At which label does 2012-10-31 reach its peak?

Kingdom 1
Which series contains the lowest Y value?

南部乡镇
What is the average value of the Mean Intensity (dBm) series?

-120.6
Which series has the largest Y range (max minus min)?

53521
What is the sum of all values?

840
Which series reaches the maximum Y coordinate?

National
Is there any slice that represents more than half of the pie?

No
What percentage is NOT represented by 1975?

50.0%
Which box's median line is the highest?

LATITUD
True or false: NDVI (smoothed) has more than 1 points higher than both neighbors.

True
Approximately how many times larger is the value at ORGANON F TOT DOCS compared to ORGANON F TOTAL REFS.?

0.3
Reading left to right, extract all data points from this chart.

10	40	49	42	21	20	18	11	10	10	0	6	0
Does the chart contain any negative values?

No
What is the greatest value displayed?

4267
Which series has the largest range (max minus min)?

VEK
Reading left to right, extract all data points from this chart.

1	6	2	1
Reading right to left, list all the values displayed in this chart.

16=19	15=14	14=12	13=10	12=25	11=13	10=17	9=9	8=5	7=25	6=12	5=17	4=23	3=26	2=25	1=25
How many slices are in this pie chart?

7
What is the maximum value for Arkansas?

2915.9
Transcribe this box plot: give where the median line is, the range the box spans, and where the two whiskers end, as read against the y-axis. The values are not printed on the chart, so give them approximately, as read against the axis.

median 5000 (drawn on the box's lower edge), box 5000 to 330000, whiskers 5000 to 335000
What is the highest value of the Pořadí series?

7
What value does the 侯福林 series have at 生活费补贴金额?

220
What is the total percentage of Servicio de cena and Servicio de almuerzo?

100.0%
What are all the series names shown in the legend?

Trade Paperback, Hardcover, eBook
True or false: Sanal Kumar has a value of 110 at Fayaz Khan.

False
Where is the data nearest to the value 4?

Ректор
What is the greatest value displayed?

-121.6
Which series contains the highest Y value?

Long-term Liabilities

──────────────────────────────

## How to complete this task:
Copy every item above word for word, keeping each line in its original order.

## Result of this exercise:
At which label does 2012-10-31 reach its peak?

Kingdom 1
Which series contains the lowest Y value?

南部乡镇
What is the average value of the Mean Intensity (dBm) series?

-120.6
Which series has the largest Y range (max minus min)?

53521
What is the sum of all values?

840
Which series reaches the maximum Y coordinate?

National
Is there any slice that represents more than half of the pie?

No
What percentage is NOT represented by 1975?

50.0%
Which box's median line is the highest?

LATITUD
True or false: NDVI (smoothed) has more than 1 points higher than both neighbors.

True
Approximately how many times larger is the value at ORGANON F TOT DOCS compared to ORGANON F TOTAL REFS.?

0.3
Reading left to right, extract all data points from this chart.

10	40	49	42	21	20	18	11	10	10	0	6	0
Does the chart contain any negative values?

No
What is the greatest value displayed?

4267
Which series has the largest range (max minus min)?

VEK
Reading left to right, extract all data points from this chart.

1	6	2	1
Reading right to left, list all the values displayed in this chart.

16=19	15=14	14=12	13=10	12=25	11=13	10=17	9=9	8=5	7=25	6=12	5=17	4=23	3=26	2=25	1=25
How many slices are in this pie chart?

7
What is the maximum value for Arkansas?

2915.9
Transcribe this box plot: give where the median line is, the range the box spans, and where the two whiskers end, as read against the y-axis. The values are not printed on the chart, so give them approximately, as read against the axis.

median 5000 (drawn on the box's lower edge), box 5000 to 330000, whiskers 5000 to 335000
What is the highest value of the Pořadí series?

7
What value does the 侯福林 series have at 生活费补贴金额?

220
What is the total percentage of Servicio de cena and Servicio de almuerzo?

100.0%
What are all the series names shown in the legend?

Trade Paperback, Hardcover, eBook
True or false: Sanal Kumar has a value of 110 at Fayaz Khan.

False
Where is the data nearest to the value 4?

Ректор
What is the greatest value displayed?

-121.6
Which series contains the highest Y value?

Long-term Liabilities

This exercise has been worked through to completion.